- Born: Clara Burbidge 1914 Kindersley, Saskatchewan
- Died: 2006 Saskatoon, Saskatchewan
- Known for: Painter

= Clara Hume =

Canadian artist

Clara Hume (1914 in Kindersley, Saskatchewan – 2006 in Saskatoon, Saskatchewan) was a Canadian painter. Her work is largely focused on landscapes and still lifes. Her paintings have been exhibited in Saskatchewan and Manitoba as part of group and solo exhibitions. She was particularly noted for her detailed acrylic paintings of prairie wildflowers and grasses, and prairie landscapes.

== Early life ==
Her family moved to Saskatoon in 1925. She started painting as a child and eventually went on to study art at the University of Saskatchewan (1936, 1943, 1945, 1961) and the Saskatchewan Technical Collegiate (1938). She studied drawing, watercolor, oil painting, ceramics and sculpture with artists including Augustus Kenderdine, Ernest Lindner, Nikola Bjelajac, Gordon Snelgrove, and Eli Bornstein. She was married to photographer and educator Clare Hume on August 9, 1937 and had three children. They spent many hours enjoying the prairie and especially wildflowers, which would become the subjects for photography and painting.

==Career==
Hume's first group show was held in 1944 at the Saskatoon Art Centre. Her paintings are largely landscapes and still lifes, and can be found represented in the collections of the Saskatchewan Arts Board, Mendel Art Gallery (now, Remai Modern), Winnipeg Art Gallery, Saskatoon Public School Board, the National Gallery of Canada Canadian Museum of Contemporary Photography, and in private collections. From 1964 to 1975, She organized elementary school programs for children in Saskatoon through a partnership with the Mendel Art Gallery. She exhibited her works with the Saskatoon Art Association and the Regina Women's Artists Association in the 1940s. She was a member of the Saskatoon Camera Club and the namesake of the Transparency Battle trophy.
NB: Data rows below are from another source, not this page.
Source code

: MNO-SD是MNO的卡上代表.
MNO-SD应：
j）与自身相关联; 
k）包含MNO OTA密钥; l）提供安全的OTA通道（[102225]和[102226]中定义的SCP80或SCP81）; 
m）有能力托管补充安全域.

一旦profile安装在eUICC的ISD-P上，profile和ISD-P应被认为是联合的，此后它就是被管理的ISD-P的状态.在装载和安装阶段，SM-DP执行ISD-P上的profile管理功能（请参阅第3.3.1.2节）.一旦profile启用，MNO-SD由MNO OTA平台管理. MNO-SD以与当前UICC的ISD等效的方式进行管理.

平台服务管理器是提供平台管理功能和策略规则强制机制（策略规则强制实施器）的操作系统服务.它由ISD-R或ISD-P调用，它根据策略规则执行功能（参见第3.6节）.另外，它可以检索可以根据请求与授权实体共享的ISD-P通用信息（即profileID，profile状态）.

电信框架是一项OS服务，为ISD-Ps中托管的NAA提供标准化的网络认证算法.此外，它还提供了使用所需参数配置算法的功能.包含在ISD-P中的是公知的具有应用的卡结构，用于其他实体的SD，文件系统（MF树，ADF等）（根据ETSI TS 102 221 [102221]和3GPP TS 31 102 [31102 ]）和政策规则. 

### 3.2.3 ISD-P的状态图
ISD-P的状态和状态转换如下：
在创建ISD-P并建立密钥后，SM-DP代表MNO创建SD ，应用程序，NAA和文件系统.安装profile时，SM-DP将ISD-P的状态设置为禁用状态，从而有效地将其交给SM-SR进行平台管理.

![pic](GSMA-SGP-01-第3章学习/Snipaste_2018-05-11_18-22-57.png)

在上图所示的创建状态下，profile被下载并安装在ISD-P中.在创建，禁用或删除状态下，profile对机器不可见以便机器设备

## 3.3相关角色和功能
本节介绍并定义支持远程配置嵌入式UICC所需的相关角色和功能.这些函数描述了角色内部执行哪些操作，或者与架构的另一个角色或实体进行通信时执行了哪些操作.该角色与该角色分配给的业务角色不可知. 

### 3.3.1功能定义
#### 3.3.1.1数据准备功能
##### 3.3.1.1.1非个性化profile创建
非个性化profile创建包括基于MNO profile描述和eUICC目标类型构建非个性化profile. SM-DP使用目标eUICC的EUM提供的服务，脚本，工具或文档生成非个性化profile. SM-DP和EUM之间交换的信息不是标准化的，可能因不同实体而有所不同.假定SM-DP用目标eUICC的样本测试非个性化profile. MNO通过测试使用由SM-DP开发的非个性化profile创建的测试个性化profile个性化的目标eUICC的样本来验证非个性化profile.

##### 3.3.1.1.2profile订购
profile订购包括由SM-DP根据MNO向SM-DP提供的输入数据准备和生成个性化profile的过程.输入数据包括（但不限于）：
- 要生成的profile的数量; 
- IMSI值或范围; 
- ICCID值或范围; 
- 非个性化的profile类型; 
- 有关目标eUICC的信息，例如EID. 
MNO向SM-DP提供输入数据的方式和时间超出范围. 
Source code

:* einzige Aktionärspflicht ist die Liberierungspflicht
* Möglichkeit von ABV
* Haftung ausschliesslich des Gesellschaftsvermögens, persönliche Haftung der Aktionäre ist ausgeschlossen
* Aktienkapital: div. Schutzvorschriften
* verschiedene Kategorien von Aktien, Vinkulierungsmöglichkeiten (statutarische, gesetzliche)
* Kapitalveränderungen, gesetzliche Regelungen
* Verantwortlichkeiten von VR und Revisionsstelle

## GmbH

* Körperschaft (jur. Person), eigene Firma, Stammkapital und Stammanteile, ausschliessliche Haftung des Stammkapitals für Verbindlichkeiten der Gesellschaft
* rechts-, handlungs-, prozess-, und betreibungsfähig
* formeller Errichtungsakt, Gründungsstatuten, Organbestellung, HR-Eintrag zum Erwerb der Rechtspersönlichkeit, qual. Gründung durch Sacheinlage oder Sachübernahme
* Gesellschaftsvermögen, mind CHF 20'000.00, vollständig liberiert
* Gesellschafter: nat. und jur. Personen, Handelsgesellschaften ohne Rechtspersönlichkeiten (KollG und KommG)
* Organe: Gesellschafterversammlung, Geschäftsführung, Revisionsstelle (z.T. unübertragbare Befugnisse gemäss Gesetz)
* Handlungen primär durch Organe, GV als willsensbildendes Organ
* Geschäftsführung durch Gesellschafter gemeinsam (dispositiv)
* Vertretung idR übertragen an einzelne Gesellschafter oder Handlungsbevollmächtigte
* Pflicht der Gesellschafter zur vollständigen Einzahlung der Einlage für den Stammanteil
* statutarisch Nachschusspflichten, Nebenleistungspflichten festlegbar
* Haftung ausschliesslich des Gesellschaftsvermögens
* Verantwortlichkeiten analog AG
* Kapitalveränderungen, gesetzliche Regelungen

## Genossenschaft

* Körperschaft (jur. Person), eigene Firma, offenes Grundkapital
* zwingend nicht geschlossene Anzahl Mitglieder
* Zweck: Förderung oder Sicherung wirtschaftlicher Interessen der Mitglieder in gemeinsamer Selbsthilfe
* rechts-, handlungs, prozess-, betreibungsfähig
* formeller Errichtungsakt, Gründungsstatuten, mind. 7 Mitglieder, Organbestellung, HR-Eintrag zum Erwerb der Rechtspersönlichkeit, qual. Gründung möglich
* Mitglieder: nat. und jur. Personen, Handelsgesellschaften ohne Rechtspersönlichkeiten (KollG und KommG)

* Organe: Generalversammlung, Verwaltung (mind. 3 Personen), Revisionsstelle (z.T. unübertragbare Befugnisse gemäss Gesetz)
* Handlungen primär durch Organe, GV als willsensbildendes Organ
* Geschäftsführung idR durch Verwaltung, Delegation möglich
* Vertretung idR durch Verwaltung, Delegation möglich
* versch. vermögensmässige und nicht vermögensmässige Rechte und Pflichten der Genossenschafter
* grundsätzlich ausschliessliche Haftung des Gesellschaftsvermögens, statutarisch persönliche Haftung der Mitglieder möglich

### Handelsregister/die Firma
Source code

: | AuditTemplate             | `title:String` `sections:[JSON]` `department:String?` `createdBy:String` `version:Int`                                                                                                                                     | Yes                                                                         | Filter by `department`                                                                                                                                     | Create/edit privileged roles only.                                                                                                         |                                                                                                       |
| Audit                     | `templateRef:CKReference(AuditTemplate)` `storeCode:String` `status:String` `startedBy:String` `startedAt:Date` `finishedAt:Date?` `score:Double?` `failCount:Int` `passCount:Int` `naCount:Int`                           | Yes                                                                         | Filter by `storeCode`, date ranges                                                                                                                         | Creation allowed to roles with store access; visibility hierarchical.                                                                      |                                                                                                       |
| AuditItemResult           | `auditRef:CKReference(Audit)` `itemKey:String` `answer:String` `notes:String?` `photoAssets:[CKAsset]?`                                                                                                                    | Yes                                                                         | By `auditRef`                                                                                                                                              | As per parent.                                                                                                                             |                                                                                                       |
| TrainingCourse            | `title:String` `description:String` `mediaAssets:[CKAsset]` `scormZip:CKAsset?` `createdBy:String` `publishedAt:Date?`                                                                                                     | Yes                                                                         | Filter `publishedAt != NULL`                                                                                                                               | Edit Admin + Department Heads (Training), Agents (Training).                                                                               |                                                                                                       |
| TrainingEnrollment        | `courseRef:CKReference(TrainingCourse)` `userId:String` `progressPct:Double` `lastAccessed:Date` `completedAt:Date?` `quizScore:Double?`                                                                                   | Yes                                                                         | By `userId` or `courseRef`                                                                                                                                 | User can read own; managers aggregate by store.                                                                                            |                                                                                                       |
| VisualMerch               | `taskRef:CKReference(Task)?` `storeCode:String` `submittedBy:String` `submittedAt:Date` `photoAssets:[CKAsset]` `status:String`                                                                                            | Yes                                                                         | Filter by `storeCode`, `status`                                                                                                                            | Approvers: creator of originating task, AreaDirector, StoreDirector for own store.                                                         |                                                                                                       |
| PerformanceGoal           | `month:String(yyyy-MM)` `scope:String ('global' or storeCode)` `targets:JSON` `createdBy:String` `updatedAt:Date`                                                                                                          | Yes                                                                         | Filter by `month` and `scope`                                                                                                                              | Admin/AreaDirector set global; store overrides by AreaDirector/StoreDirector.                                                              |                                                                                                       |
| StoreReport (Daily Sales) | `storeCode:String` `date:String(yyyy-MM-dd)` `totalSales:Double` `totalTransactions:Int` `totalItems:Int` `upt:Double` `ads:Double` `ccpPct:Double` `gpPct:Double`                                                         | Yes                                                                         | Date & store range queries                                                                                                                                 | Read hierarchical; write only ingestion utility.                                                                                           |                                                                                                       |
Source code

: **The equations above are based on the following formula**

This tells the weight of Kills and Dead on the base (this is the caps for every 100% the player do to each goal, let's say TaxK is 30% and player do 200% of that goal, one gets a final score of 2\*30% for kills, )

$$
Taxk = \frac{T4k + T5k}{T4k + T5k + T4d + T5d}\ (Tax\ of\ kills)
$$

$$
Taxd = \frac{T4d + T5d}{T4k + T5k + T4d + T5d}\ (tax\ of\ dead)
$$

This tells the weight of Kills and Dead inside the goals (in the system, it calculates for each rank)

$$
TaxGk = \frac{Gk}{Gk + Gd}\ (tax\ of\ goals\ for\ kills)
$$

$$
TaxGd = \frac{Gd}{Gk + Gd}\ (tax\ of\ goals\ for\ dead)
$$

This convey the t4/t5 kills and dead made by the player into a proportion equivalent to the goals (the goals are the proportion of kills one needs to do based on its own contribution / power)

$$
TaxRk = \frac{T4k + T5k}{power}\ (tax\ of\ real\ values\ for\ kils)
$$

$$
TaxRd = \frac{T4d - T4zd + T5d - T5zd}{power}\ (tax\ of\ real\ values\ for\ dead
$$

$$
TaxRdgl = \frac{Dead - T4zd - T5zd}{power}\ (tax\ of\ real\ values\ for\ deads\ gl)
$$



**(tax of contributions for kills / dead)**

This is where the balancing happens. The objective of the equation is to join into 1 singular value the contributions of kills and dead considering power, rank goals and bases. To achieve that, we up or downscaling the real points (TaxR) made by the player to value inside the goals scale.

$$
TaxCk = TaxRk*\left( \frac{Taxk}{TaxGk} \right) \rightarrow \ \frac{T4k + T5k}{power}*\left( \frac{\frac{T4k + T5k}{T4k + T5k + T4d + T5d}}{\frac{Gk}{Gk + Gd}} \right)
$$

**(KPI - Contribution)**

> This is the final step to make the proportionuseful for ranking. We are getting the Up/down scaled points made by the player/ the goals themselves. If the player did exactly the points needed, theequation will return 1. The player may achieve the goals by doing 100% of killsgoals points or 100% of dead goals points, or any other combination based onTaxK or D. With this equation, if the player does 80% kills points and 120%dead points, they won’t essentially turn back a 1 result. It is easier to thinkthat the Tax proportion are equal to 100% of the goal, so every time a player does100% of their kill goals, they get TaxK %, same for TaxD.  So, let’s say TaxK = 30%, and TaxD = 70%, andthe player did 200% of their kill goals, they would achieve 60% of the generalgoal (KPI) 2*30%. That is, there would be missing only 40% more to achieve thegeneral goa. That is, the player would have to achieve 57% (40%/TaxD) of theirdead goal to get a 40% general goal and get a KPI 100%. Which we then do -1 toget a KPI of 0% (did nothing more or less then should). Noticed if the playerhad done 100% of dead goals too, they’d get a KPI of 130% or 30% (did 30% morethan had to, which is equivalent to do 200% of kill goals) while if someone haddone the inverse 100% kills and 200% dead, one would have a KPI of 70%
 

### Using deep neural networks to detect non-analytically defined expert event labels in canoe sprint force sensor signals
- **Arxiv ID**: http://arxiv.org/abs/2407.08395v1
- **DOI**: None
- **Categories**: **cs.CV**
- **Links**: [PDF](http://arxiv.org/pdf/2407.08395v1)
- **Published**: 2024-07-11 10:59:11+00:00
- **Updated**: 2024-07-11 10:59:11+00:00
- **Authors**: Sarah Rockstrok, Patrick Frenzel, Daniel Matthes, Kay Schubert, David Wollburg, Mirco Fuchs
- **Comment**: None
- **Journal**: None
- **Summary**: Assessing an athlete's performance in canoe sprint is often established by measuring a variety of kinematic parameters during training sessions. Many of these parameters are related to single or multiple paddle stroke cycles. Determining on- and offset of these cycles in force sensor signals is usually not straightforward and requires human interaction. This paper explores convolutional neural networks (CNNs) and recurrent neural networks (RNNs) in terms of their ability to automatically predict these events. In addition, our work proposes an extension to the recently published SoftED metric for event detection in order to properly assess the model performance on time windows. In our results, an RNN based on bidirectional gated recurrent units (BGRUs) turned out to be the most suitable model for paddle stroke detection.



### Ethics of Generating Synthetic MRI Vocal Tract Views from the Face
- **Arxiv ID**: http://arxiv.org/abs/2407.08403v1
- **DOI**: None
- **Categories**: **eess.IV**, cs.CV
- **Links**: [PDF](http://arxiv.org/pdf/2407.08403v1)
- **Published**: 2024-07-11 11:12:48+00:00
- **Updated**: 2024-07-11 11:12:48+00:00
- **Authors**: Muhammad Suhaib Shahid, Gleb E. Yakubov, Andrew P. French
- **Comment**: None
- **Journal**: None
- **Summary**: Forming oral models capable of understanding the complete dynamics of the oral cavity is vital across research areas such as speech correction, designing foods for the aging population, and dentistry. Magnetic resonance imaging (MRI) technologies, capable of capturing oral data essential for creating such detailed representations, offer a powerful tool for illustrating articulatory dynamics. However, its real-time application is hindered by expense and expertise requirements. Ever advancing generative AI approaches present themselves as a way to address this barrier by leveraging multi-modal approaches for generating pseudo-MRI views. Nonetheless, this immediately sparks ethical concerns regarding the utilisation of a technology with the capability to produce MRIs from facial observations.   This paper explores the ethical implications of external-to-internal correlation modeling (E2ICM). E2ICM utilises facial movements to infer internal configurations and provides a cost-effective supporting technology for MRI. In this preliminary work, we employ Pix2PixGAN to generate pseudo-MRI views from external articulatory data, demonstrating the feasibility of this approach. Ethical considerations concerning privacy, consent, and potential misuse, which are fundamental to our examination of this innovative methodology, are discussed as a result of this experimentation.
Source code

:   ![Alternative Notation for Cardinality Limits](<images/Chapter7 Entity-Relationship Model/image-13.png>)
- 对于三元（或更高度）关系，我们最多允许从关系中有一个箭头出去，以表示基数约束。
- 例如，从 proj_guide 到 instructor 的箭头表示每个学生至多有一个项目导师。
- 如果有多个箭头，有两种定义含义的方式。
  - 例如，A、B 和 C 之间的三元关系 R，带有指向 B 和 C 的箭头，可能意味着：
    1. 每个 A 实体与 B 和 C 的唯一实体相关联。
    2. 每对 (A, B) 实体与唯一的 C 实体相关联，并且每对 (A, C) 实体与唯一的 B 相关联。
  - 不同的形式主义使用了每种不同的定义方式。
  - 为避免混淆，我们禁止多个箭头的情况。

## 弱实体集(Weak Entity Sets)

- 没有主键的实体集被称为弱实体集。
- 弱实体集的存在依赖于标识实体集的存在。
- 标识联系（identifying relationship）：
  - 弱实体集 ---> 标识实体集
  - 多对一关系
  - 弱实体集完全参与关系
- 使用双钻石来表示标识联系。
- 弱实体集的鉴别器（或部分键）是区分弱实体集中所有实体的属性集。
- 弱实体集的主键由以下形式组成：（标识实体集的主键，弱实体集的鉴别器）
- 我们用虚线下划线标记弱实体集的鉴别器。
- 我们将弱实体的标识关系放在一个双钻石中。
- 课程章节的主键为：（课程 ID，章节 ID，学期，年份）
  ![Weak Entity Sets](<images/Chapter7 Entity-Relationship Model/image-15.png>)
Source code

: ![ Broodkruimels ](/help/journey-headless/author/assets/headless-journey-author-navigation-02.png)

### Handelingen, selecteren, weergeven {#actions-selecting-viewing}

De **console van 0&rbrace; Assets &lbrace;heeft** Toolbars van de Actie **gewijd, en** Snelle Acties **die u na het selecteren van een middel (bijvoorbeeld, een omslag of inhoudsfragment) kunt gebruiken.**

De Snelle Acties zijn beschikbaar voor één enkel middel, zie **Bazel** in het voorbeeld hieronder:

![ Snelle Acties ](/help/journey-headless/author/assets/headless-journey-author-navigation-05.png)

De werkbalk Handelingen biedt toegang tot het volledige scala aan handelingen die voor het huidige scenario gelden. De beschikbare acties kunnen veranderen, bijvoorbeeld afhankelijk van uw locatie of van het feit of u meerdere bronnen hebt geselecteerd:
A collection of her paintings of Great Plains flora, which were acquired by the Mendel Art Gallery in 1975, were exhibited as part of An apology, a pill, a ritual, a resistance (2021) in the Remai Modern Gallery. The plants featured in the collection have medicinal uses, some widely known, and others which are sacred knowledge of First Nations and Métis Medicine people.